Pseudo-Observations: Preparing Data for Copula Fitting

Before you can fit any copula model with rscopulas, you need to transform your raw data into pseudo-observations — values strictly in the open unit interval (0, 1). Rscopulas does not estimate marginal distributions for you; that step is your responsibility. This design keeps the library focused on dependence modeling and gives you full control over how each margin is handled.

What are pseudo-observations?

A pseudo-observation is a probability-transformed value representing where a data point falls in its marginal distribution. For a dataset with n rows and d columns, you produce an (n, d) matrix U where every entry satisfies 0 < u < 1. Each column of U is a uniform-looking representation of one margin; the copula captures the dependence structure between those margins.

Pseudo-observations live strictly inside (0, 1) — not at the boundary. Values equal to 0 or 1 are invalid because they correspond to probability-zero or probability-one events that cause numerical problems in copula densities.

Methods for creating pseudo-observations

There are three standard approaches, depending on how much you know about your data's marginal distributions.

Rank-based (recommended for unknown marginals)
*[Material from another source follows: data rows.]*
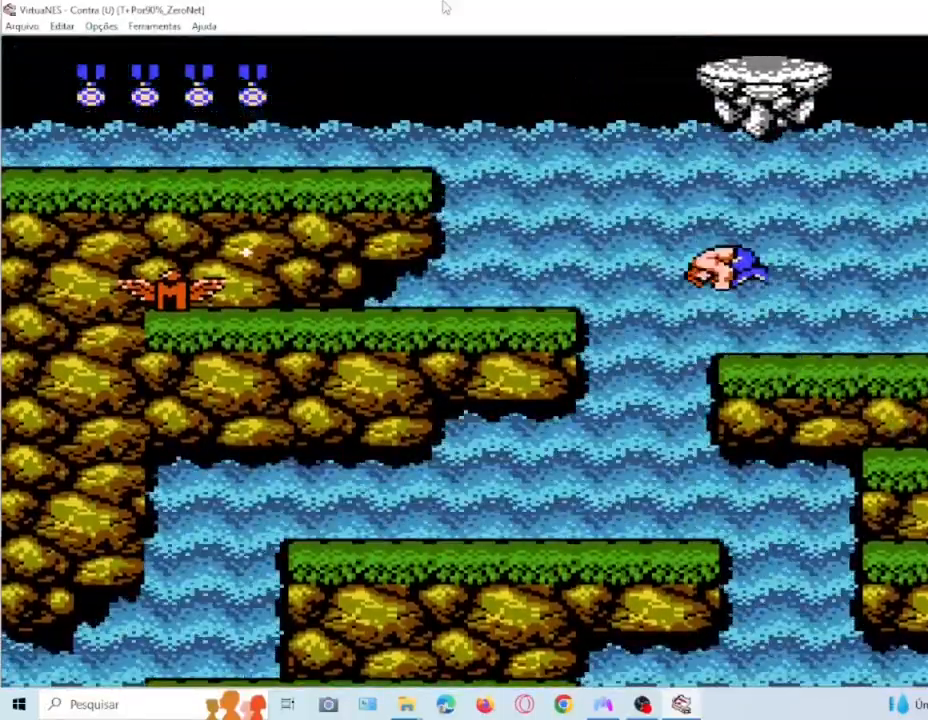
{"buttons": ["DPAD_LEFT"], "events": [[201, "CROSS", "up"], [267, "SQUARE", "up"], [367, "SQUARE", "down"], [501, "SQUARE", "up"]]}
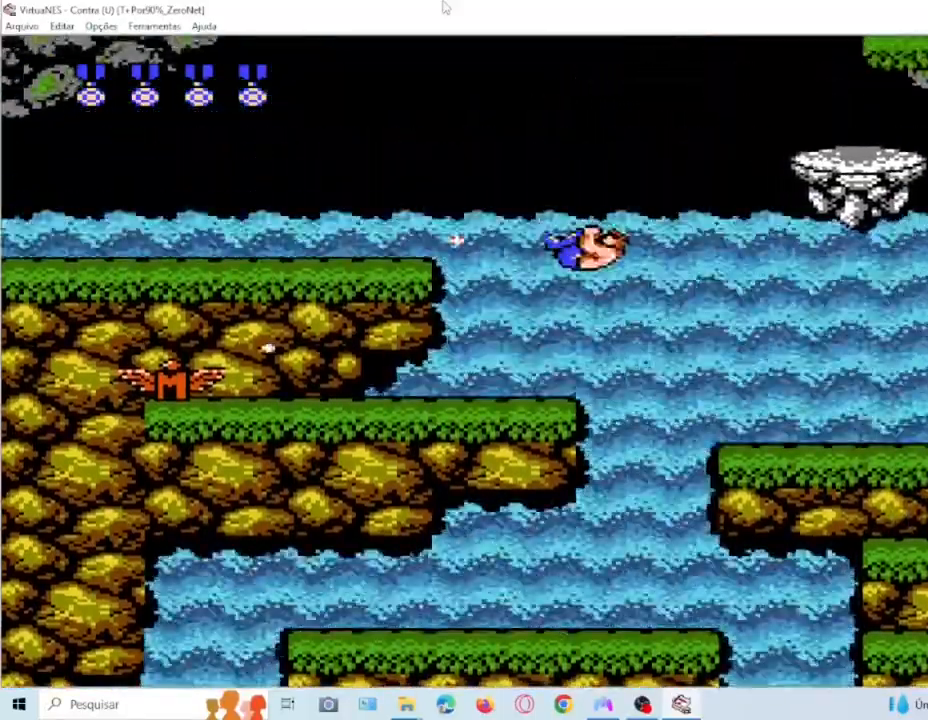
{"buttons": ["DPAD_LEFT"], "events": [[67, "SQUARE", "down"], [200, "SQUARE", "up"], [267, "SQUARE", "down"], [400, "SQUARE", "up"]]}
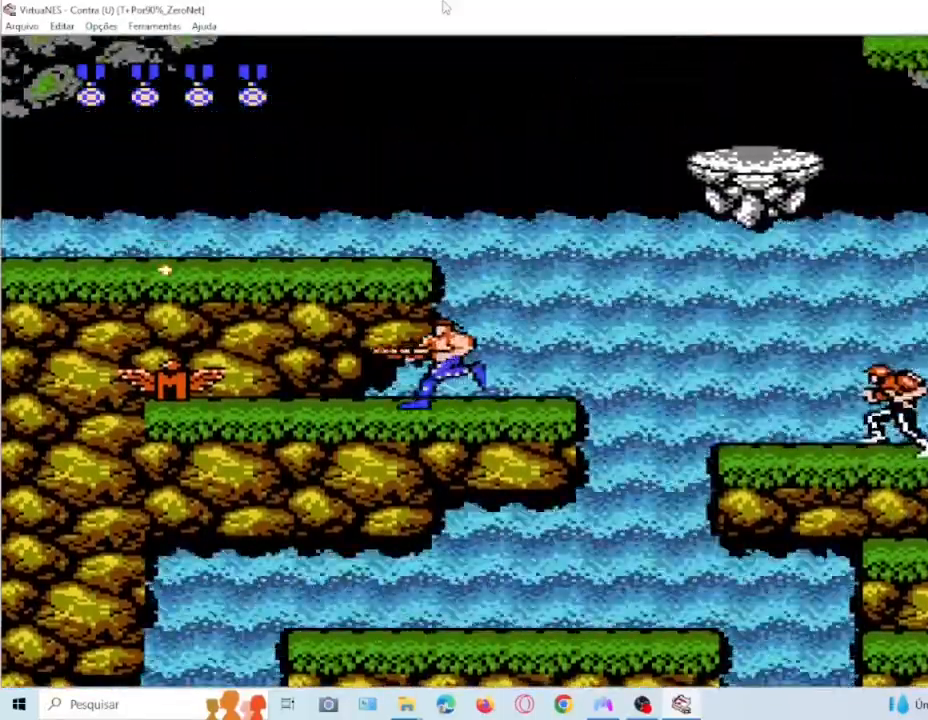
{"buttons": ["SQUARE", "DPAD_LEFT"], "events": [[301, "SQUARE", "down"], [434, "SQUARE", "up"], [501, "SQUARE", "down"]]}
The rank-based approach makes no assumptions about the shape of each marginal distribution. You rank the observations within each column and divide by n + 1 (the Hazen correction) to keep values away from 0 and 1.

This is the most common choice for exploratory analysis or when you cannot justify a parametric marginal model.

import numpy as np

# raw multivariate data, shape (n, d)
X = np.array([[1.2, 3.4], [2.5, 1.1], [0.8, 4.2], [3.1, 2.9]])
n = X.shape[0]
# rank-based pseudo-observations (Hazen correction)
U = np.argsort(np.argsort(X, axis=0), axis=0).astype(float) + 1
U = U / (n + 1)
print(U)

The double argsort converts raw values to dense ranks (starting from 1) column-wise. Dividing by n + 1 maps ranks to (0, 1) without reaching the boundary.

Empirical CDF

If you prefer the empirical CDF directly, you can use scipy.stats.rankdata with method='average' to handle ties, then divide by n + 1. The result is equivalent to the rank-based approach but uses SciPy's tie-handling rules.

import numpy as np
from scipy.stats import rankdata

X = np.array([[1.2, 3.4], [2.5, 1.1], [0.8, 4.2], [3.1, 2.9]])
n = X.shape[0]
U = np.apply_along_axis(lambda col: rankdata(col, method='average'), axis=0, arr=X)
U = U / (n + 1)
print(U)

Parametric (known marginal distribution)

If you know the marginal distribution for a column — for example, that it follows a normal or exponential distribution — fit that distribution to the column and evaluate its CDF at each observation. The result is already in (0, 1) for distributions with support on the full real line.

import numpy as np
from scipy.stats import norm

X = np.array([[1.2, 3.4], [2.5, 1.1], [0.8, 4.2], [3.1, 2.9]])

# fit normal marginals column-wise
U = np.column_stack([
    norm.cdf(X[:, j], loc=X[:, j].mean(), scale=X[:, j].std(ddof=1))
    for j in range(X.shape[1])
])
print(U)

Warning

Parametric CDF values can land exactly at 0 or 1 for distributions with bounded support (such as uniform or beta). Clip values before passing them to rscopulas: U = np.clip(U, 1e-12, 1 - 1e-12).

Input requirements

Rscopulas enforces strict validation on all input arrays. Any violation raises an error immediately — no silent coercion or boundary clamping.

Type: float64
Pass a NumPy array with dtype=np.float64. Integer arrays and other float types are not accepted directly; convert first with data.astype(np.float64).
Shape: 2D matrix
The input must be a 2D array with shape (n, d) — n observations and d dimensions. A 1D array raises a ValueError.
Values strictly in (0, 1)
Every entry must satisfy 0 < u < 1. Values at or outside the boundary, NaN, and Inf are all rejected.

Python errors

In Python, invalid input raises InvalidInputError. Check that your transformation produces no boundary values before calling .fit():

import numpy as np

U = your_pseudo_obs_matrix  # shape (n, d), dtype float64

assert np.all(U > 0) and np.all(U < 1), "values outside (0, 1) detected"
assert not np.any(np.isnan(U)), "NaN detected"
assert not np.any(np.isinf(U)), "Inf detected"

Rust errors

In Rust, PseudoObs::new() validates the array at construction time and returns an Err for any invalid entry:

use ndarray::array;
use rscopulas::PseudoObs;

let data = PseudoObs::new(array![
    [0.12_f64, 0.18],
    [0.21, 0.25],
    [0.82, 0.79],
])?; // returns Err if any value is outside (0, 1) or non-finite

Note

Once you have a valid pseudo-observation matrix, pass it directly to any model's .fit() method. See Copula Families for an overview of available models.